Sopheap Tung dédie ses journées à ouvrir la voie à l’émancipation de milliers de femmes marginalisées. Dans ses fonctions au sein du ministère, elle est amenée à superviser la conception et la mise en œuvre de formations professionnelles à grande échelle, elle fait avancer des programmes de formation innovants, gère les installations, les systèmes de dortoirs, la rénovation des écoles, l’achat de matériel et la création de programmes d’études. Elle milite pour le féminisme et crée des opportunités qui libèrent les femmes et par conséquent réduisent la pauvreté.

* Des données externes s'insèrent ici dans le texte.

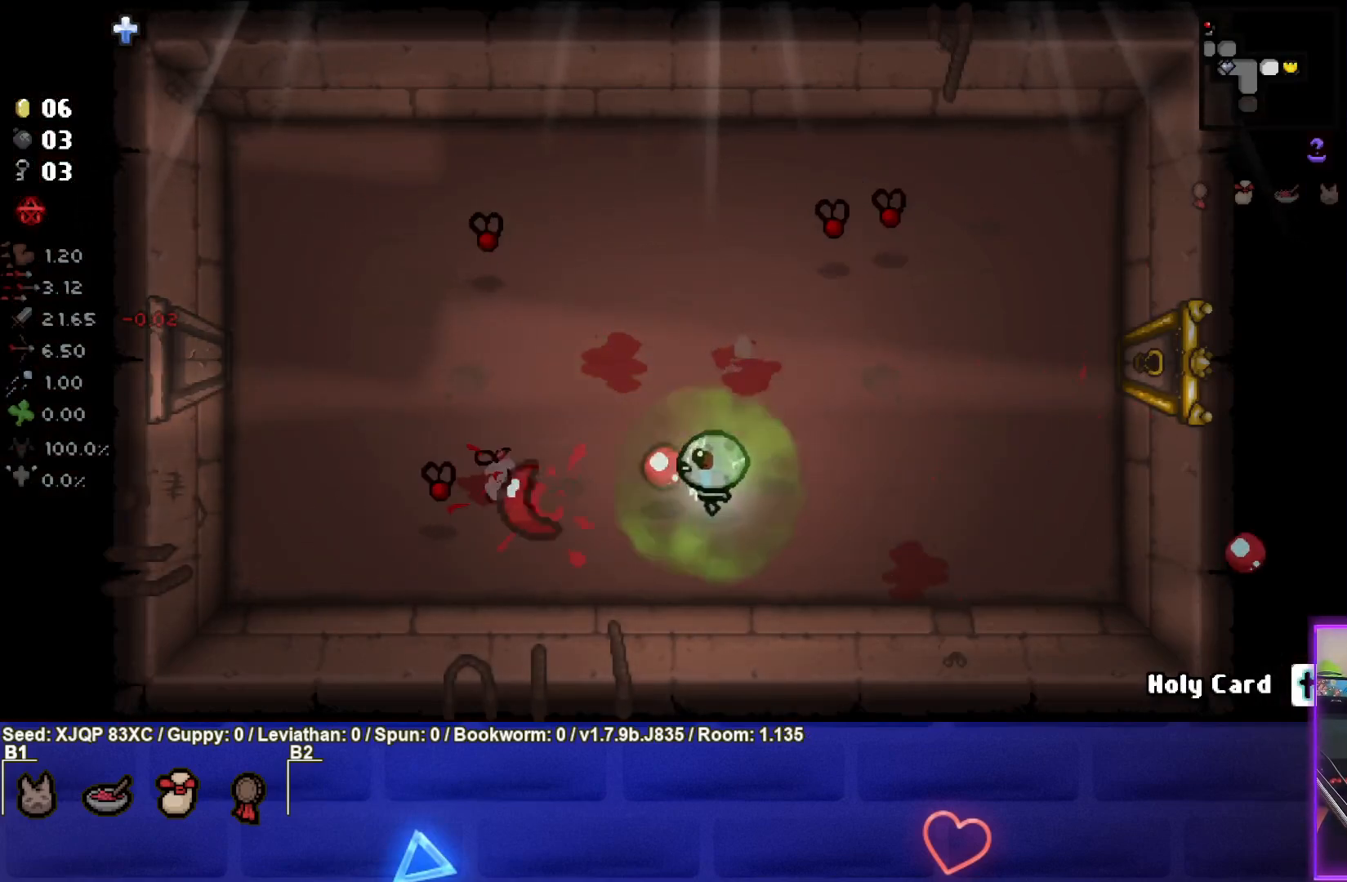
{"buttons": ["TRIANGLE"], "left_stick": "left", "right_stick": "center", "events": [[17, "left_stick", "right"], [133, "left_stick", "center"], [217, "left_stick", "right"], [283, "SQUARE", "up"], [450, "TRIANGLE", "down"], [450, "left_stick", "center"], [500, "left_stick", "left"]]}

« Je veux voir plus de femmes formées, autonomes, mieux reconnues sur leur lieu de travail et dans la société »
Sreynov Hoy n’est pas seulement une experte renommée en matière d’aquaculture. C’est aussi une féministe, qui défend avec ardeur la cause des femmes dans son domaine. Dans le cadre de ses fonctions, elle soutient les formateurs locaux et internationaux en aquaculture mais, au-delà de ce travail, une cause lui tient particulièrement à cœur : la défense de l’égalité des sexes et l’évolution professionnelle des femmes.
« Je veux voir plus de femmes formées, autonomes, mieux reconnues sur le lieu de travail et dans la société », explique-t-elle. « Nous devons lutter contre les stéréotypes sexistes qui dictent quels emplois peuvent être occupés par des femmes et quels autres par des hommes. »
L’approche de Sreynov Hoy dans son travail n’est pas seulement technique. Il ne s’agit pas seulement de faire connaître les pratiques d’aquaculture durable. Il s’agit aussi de faire entendre la voix des femmes dans un secteur dominé par les hommes, de remettre en question et de transformer des normes ainsi qu'une culture du travail obsolètes. Elle soutient les femmes marginalisées qui veulent travailler dans ce domaine, les aide à développer leur identité et à renforcer leur estime de soi. « Je veux que les femmes se défendent, pour qu’à l’avenir elles puissent être indépendantes, et ne pas dépendre uniquement de leur mari ou de leur famille ».
Le groupe AFD, aux côtés de l’Union européenne, soutient le secteur de l’aquaculture et la place des femmes dans ce secteur à travers un projet de 25 millions d’euros. De manière plus large, l’AFD mobilise plus de 110 millions d’euros de projets dans le secteur agricole au Cambodge, avec la volonté continue de soutenir une plus grande place des femmes, à tous niveaux : coopératives, associations de bassin, gouvernance provinciale...
« Ne laissez pas la peur vous entraver. Ne pensez plus aux normes. Les femmes peuvent définir leur propre voie. Elles peuvent contribuer aux dialogues, apporter leurs idées pour construire un monde meilleur et plus égalitaire. »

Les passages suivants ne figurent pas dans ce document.